During the period of the UDF government, an attempt was made to conduct the same deal in the name of Kerala Health Observatory Baseline Study. However, this deal was stopped following opposition from the then Opposition Leader V.S. Achuthanan. Following this, the then Health Secretary, who led the deal, moved to Delhi. Soon after the LDF government came into power, the same officer returned to the state service and the same program was implemented under a different name.


Drug testing in two ways

Two types of drugs were tested in Malayalees.
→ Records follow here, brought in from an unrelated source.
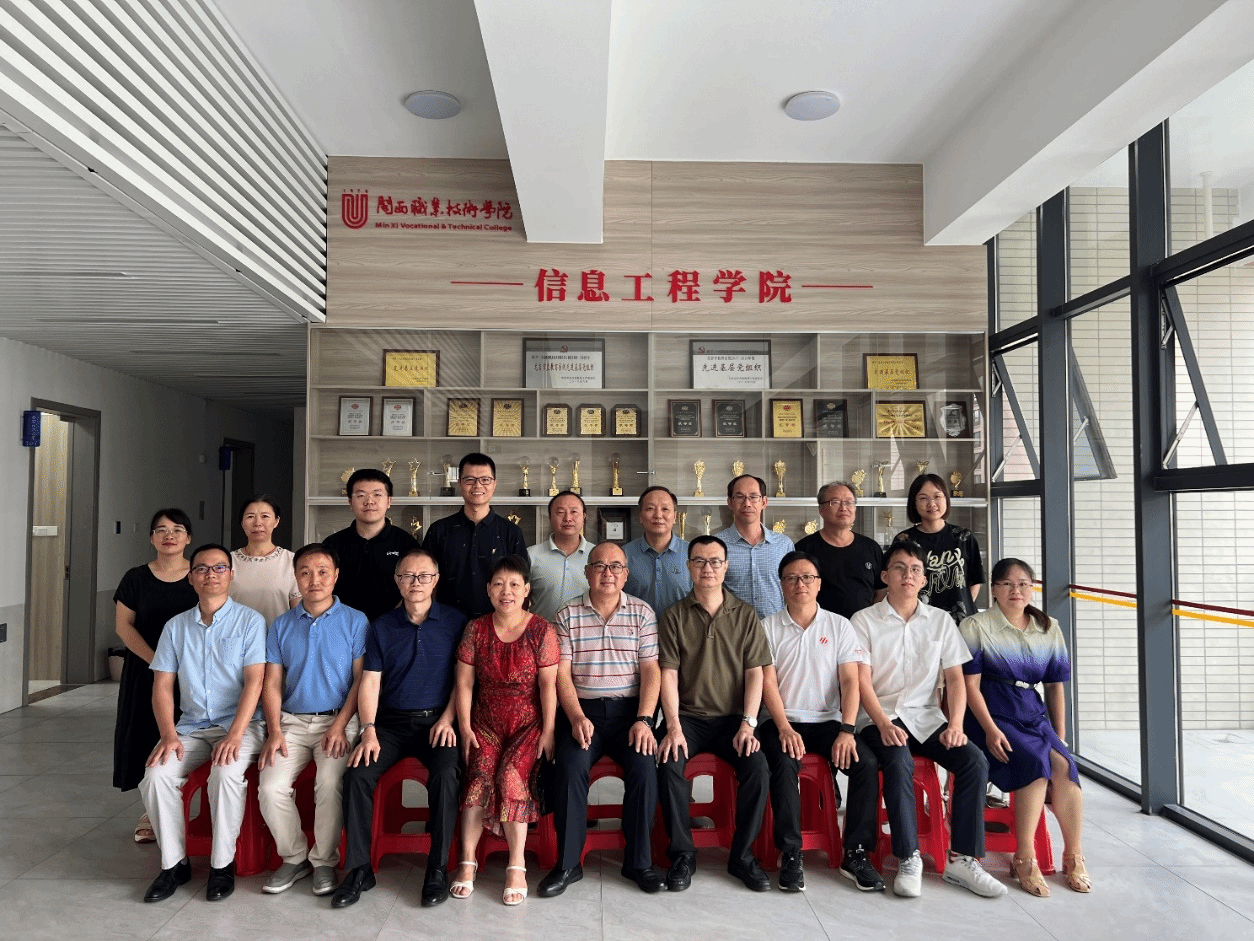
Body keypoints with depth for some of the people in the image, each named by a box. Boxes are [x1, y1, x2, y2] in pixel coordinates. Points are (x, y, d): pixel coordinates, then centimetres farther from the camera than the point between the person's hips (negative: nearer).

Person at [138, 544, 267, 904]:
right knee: (156, 774, -22)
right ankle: (174, 863, -2)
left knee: (227, 773, -31)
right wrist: (168, 734, -9)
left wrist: (235, 735, -21)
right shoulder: (176, 626, 11)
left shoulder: (250, 621, -2)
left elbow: (254, 681, -10)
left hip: (238, 724, -4)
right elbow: (162, 685, 6)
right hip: (190, 726, 4)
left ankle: (222, 864, -11)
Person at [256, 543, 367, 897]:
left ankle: (325, 861, -3)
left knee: (330, 783, -27)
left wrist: (340, 725, -13)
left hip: (338, 721, -3)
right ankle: (294, 858, 5)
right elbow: (272, 683, 8)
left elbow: (361, 679, -2)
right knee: (270, 787, -19)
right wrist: (274, 731, -6)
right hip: (292, 721, 3)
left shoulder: (355, 622, 2)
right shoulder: (282, 625, 12)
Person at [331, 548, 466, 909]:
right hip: (391, 721, 3)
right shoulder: (382, 626, 7)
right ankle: (358, 869, -6)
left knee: (445, 775, -29)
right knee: (357, 774, -21)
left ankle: (438, 869, -14)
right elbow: (370, 682, 2)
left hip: (436, 720, -2)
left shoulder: (454, 621, 2)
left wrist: (447, 719, -9)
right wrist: (368, 730, -11)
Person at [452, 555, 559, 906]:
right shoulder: (476, 629, 5)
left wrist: (548, 732, -9)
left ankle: (517, 866, -15)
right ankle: (467, 862, -12)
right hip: (486, 723, 2)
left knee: (511, 775, -26)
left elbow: (548, 684, -4)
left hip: (528, 723, -2)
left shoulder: (541, 631, -2)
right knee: (480, 775, -23)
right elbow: (464, 682, 5)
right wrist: (465, 727, -2)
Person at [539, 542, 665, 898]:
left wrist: (644, 719, -12)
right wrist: (577, 718, -14)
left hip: (629, 709, 0)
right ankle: (567, 862, -8)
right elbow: (562, 673, 0)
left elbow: (650, 670, 0)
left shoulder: (642, 613, 6)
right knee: (570, 768, -25)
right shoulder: (567, 615, 5)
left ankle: (638, 861, -5)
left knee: (644, 766, -24)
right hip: (581, 710, 0)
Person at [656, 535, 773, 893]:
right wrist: (673, 727, -13)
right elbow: (668, 674, -2)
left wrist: (747, 724, -10)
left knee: (758, 767, -24)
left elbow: (755, 672, 1)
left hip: (732, 717, 1)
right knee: (669, 765, -27)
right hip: (688, 716, 0)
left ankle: (742, 855, -4)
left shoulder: (746, 614, 6)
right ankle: (682, 854, -7)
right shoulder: (674, 616, 4)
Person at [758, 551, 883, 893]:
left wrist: (847, 730, -14)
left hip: (828, 721, 2)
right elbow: (768, 682, -4)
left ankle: (855, 854, -10)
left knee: (867, 763, -23)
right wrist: (784, 728, -17)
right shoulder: (768, 627, 4)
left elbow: (850, 681, -1)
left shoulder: (839, 626, 7)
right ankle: (791, 855, -18)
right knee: (784, 764, -31)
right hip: (783, 721, -1)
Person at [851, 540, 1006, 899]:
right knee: (899, 762, -32)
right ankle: (908, 859, -21)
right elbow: (862, 681, -6)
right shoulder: (864, 620, 1)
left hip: (927, 716, 4)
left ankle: (962, 858, -11)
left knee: (975, 761, -21)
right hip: (880, 717, -3)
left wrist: (955, 724, -9)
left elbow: (955, 678, 7)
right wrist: (884, 724, -20)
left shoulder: (941, 620, 11)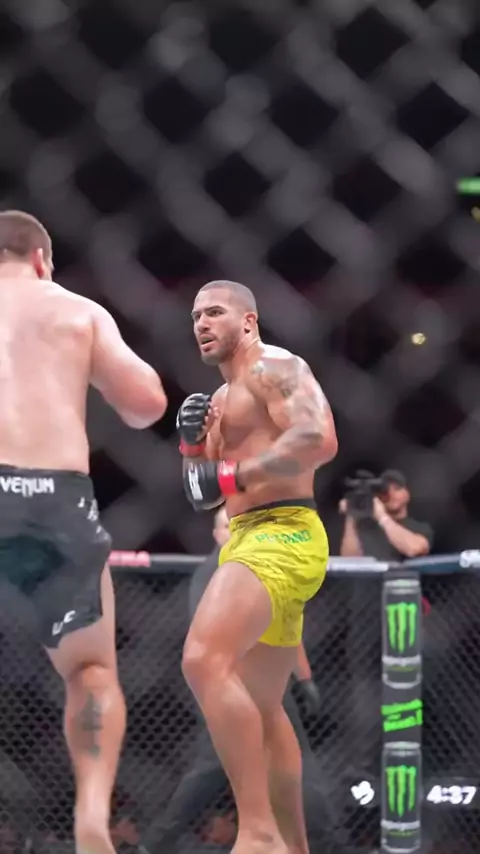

Polycaps, a drug for heart disease, which was developed by US based-Cadila Pharmaceuticals, was experimented on 1000 people over a period of three months. The medicine was given for free without the knowledge of the people. The health conditions of these people were monitored and any side effects or deaths were reported to the Canada-based company PHRI that had the contract to conduct a clinical trial of the drug.

They also tested the effectiveness of pills such as aspirin and cholesterol in lowering blood pressure caused by alcohol and smoking in poorer countries. This was also free.